Chairperson of the Standing Committee on Public Accounts
- In office 4 June 2019 – 28 May 2024
- Preceded by: Ferlon Christians

Member of the Western Cape Provincial Parliament
- Incumbent
- Assumed office 22 May 2019
- Constituency: 28 May 2024

Mayor of the Bitou Local Municipality
- In office 2006–2011
- Preceded by: Euan Wilderman
- Succeeded by: Memory Booysen
- In office 1995–1998
- Preceded by: Paul Scheepers
- Succeeded by: Euan Wilderman

Personal details
- Born: 3 August 1973 (age 52)
- Party: African National Congress
- Occupation: Politician

= Lulama Mvimbi =

South African politician

Lulama Lennox Mvimbi is a South African politician, party member of the African National Congress and a Member of the Western Cape Provincial Parliament from 22 May 2019 until 28 May 2024. He was the Mayor of the Bitou Local Municipality for two nonconsecutive terms, from 1995 to 1998 and again from 2006 to 2011, respectively. He also served as the mayor of the Eden District Municipality from 2003 to 2006. Mvimbi is the first African National Congress politician to hold the post of Chairperson of the Standing Committee on Public Accounts in the Western Cape Provincial Parliament.

==Career==
At the age of 22 in 1995, Mvimbi was elected Mayor of the Bitou Local Municipality. He served as mayor until 1998. Following his first stint as Mayor, he went on to study at the University of Cape Town.

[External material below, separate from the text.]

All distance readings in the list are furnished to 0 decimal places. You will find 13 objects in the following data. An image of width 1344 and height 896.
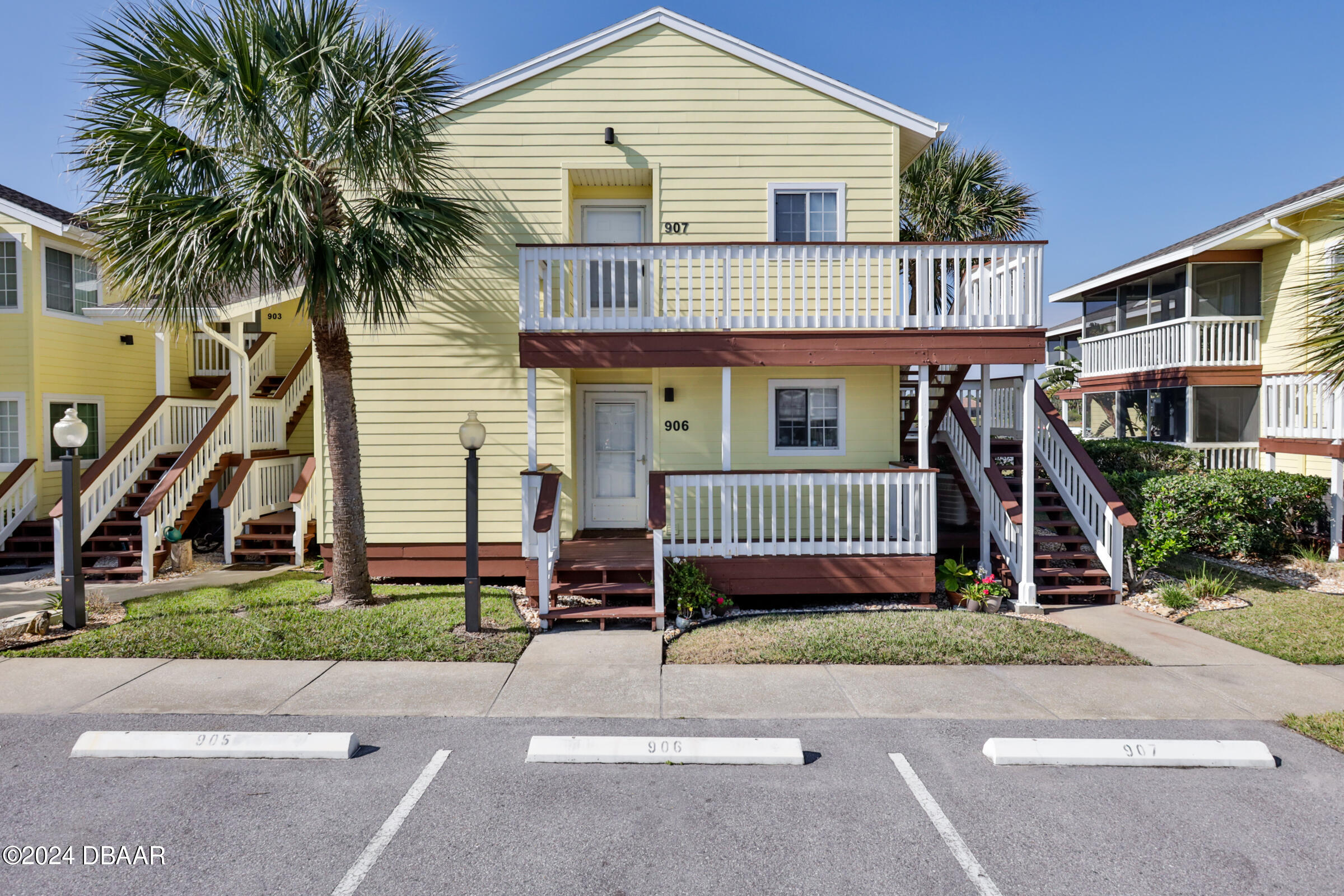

Shortly after in 2000, he returned to the municipality and was elected a ward councillor for Kwanokuthula. He was elected Mayor of the Eden District Council in 2003 and served until 2006 when the African National Congress recruited Mvimbi to be the party's Bitou mayoral candidate ahead of the national municipal elections. He was elected Mayor and held the position until 2011. Mvimbi resigned as a PR municipal councillor in 2012.

Mvimbi was elected to the Western Cape Provincial Parliament in May 2019. He took office as a Member on 22 May 2019. The governing Democratic Alliance announced that it had offered the post of Chairperson of the Standing Committee on Public Accounts to the official opposition African National Congress. The ANC accepted the offer and nominated Mvimbi to head the committee. The Provincial Parliament confirmed him to the position on 4 June 2019.